[DispatchCreation] Skip collapse for scatter-like generics with tensor.extract (#24034)

Skip collapsing `linalg.generic` ops that contain both tensor.extract
and linalg.index operations. These are strided scatter patterns
(produced by
[ConvertStridedInsertSliceToGeneric](https://github.com/iree-org/iree/pull/23990))
where 1D collapse introduces expensive delinearization (div/mod chains)
on the extract indices, causing ~3.8x regression. Keeping the
multi-dimensional iteration space allows direct workgroup tiling without
delinearization.

ci-extra: test_torch

Signed-off-by: yzhang93 <zhyuhang88@gmail.com>
diff --git a/compiler/src/iree/compiler/DispatchCreation/CollapseDimensions.cpp b/compiler/src/iree/compiler/DispatchCreation/CollapseDimensions.cpp
index c0106ec..29222d3 100644
--- a/compiler/src/iree/compiler/DispatchCreation/CollapseDimensions.cpp
+++ b/compiler/src/iree/compiler/DispatchCreation/CollapseDimensions.cpp
@@ -221,6 +221,27 @@
     return false;
   }
 
+  // Skip collapse for scatter-like generics that use tensor.extract with
+  // linalg.index-based addressing. These are strided scatter patterns where
+  // 1D collapse introduces expensive delinearization (div/mod chains) that
+  // dominates execution. Keeping the multi-dimensional iteration space
+  // allows direct workgroup tiling without delinearization.
+  {
+    bool hasTensorExtract = false;
+    bool hasLinalgIndex = false;
+    genericOp.getBlock()->walk([&](Operation *inner) {
+      if (isa<tensor::ExtractOp>(inner)) {
+        hasTensorExtract = true;
+      }
+      if (isa<linalg::IndexOp>(inner)) {
+        hasLinalgIndex = true;
+      }
+    });
+    if (hasTensorExtract && hasLinalgIndex) {
+      return false;
+    }
+  }
+
   auto hasEncoding = [](Type type) -> bool {
     auto rankedTensorType = dyn_cast<RankedTensorType>(type);
     if (!rankedTensorType || !rankedTensorType.getEncoding()) {
diff --git a/compiler/src/iree/compiler/DispatchCreation/test/collapse_dimensions.mlir b/compiler/src/iree/compiler/DispatchCreation/test/collapse_dimensions.mlir
index feb40bd..e98b57e 100644
--- a/compiler/src/iree/compiler/DispatchCreation/test/collapse_dimensions.mlir
+++ b/compiler/src/iree/compiler/DispatchCreation/test/collapse_dimensions.mlir
@@ -953,3 +953,48 @@
 //       CHECK:   %[[GEN1:.+]] = linalg.generic
 //  CHECK-SAME:     ins(%[[GEN0]]
 //       CHECK:   tensor.parallel_insert_slice %[[GEN1]]
+
+// -----
+
+// Scatter-like generics with tensor.extract + linalg.index should NOT be
+// collapsed. Collapsing introduces expensive delinearization (div/mod) on
+// the index-computed extract indices.

### TO BE DONE
A - From the commit above, set down the passage starting at "Signed-off-by: yzhang93 <zhyuhang88@gmail.com>" and ending at "tiling without delinearization.".
B - According to the commit above, which two operations must a linalg.generic op contain for collapsing to be skipped?

### SUPPLIED MATERIAL
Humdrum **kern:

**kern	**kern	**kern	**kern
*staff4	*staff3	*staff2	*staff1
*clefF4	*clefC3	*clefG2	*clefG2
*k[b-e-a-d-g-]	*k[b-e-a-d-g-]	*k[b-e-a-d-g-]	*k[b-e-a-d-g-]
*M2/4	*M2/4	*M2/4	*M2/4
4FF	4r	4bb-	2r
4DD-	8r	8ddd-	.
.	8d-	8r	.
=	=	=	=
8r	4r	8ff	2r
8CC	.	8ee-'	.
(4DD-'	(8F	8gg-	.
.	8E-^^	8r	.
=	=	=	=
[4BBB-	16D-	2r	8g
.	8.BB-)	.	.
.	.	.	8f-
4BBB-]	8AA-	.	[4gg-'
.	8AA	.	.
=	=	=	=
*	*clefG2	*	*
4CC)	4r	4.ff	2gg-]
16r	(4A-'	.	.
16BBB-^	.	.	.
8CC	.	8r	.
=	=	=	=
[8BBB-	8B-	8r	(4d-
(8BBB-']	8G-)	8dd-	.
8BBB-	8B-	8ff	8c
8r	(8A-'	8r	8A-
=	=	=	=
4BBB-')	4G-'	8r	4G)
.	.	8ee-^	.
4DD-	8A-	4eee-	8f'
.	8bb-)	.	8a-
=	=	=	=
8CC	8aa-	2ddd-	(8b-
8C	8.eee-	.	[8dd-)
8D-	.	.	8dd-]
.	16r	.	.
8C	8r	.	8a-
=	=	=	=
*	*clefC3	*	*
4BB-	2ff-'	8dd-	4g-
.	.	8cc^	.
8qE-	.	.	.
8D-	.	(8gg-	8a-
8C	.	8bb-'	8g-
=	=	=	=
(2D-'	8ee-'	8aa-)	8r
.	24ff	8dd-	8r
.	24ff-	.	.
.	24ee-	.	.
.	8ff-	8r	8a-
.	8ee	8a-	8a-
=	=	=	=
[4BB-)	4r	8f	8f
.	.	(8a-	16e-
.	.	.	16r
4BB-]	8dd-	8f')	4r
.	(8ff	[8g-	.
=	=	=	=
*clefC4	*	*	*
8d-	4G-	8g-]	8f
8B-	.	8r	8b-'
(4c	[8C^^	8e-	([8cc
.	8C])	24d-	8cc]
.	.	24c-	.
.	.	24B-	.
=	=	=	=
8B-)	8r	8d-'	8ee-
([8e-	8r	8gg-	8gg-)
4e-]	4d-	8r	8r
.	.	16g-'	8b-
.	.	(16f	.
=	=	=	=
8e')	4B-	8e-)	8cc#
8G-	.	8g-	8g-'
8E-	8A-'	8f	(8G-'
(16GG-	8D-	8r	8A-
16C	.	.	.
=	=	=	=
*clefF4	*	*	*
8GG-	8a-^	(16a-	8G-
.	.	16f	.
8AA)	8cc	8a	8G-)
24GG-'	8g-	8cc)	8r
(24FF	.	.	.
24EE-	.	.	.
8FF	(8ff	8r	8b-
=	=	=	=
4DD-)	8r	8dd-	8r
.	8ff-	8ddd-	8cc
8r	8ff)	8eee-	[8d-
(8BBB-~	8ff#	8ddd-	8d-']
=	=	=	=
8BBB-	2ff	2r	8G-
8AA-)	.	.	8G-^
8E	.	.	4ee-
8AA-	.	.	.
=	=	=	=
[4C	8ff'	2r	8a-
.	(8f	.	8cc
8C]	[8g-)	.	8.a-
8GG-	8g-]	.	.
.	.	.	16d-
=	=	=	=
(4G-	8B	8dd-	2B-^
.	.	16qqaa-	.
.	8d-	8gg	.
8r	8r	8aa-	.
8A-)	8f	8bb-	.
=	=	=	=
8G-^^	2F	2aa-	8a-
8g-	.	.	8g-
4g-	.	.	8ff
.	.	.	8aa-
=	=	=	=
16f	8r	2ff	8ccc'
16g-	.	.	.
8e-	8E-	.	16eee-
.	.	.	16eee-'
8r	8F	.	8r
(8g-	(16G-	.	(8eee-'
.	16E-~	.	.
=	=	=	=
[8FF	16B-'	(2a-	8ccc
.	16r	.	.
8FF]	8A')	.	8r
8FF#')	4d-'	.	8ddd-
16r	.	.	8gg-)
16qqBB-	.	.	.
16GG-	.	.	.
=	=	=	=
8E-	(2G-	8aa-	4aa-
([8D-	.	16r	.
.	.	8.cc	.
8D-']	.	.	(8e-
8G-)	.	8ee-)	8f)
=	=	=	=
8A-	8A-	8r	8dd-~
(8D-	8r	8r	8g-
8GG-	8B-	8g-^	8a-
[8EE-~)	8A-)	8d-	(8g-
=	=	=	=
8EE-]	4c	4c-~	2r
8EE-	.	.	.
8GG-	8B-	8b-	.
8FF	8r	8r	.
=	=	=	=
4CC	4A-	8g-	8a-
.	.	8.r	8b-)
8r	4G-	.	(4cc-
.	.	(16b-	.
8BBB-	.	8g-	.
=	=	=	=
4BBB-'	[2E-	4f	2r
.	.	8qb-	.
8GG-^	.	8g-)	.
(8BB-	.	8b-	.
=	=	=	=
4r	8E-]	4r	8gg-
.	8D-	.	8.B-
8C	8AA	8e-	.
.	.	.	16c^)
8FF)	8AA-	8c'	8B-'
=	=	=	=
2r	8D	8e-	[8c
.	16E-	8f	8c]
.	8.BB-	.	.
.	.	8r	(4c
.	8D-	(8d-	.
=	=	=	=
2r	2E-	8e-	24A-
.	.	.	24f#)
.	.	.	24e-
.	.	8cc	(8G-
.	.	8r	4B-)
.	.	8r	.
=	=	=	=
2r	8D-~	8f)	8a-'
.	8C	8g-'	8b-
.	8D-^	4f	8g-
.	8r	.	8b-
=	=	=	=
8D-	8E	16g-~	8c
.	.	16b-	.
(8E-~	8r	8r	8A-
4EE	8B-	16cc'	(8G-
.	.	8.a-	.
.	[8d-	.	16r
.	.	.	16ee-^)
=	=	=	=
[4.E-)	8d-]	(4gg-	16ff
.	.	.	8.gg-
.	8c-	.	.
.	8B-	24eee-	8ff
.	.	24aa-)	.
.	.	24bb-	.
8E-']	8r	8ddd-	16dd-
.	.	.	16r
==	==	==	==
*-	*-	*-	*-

### ANSWERS GIVEN
A -
Signed-off-by: yzhang93 <zhyuhang88@gmail.com>
diff --git a/compiler/src/iree/compiler/DispatchCreation/CollapseDimensions.cpp b/compiler/src/iree/compiler/DispatchCreation/CollapseDimensions.cpp
index c0106ec..29222d3 100644
--- a/compiler/src/iree/compiler/DispatchCreation/CollapseDimensions.cpp
+++ b/compiler/src/iree/compiler/DispatchCreation/CollapseDimensions.cpp
@@ -221,6 +221,27 @@
     return false;
   }
 
+  // Skip collapse for scatter-like generics that use tensor.extract with
+  // linalg.index-based addressing. These are strided scatter patterns where
+  // 1D collapse introduces expensive delinearization (div/mod chains) that
+  // dominates execution. Keeping the multi-dimensional iteration space
+  // allows direct workgroup tiling without delinearization.

B - tensor.extract and linalg.index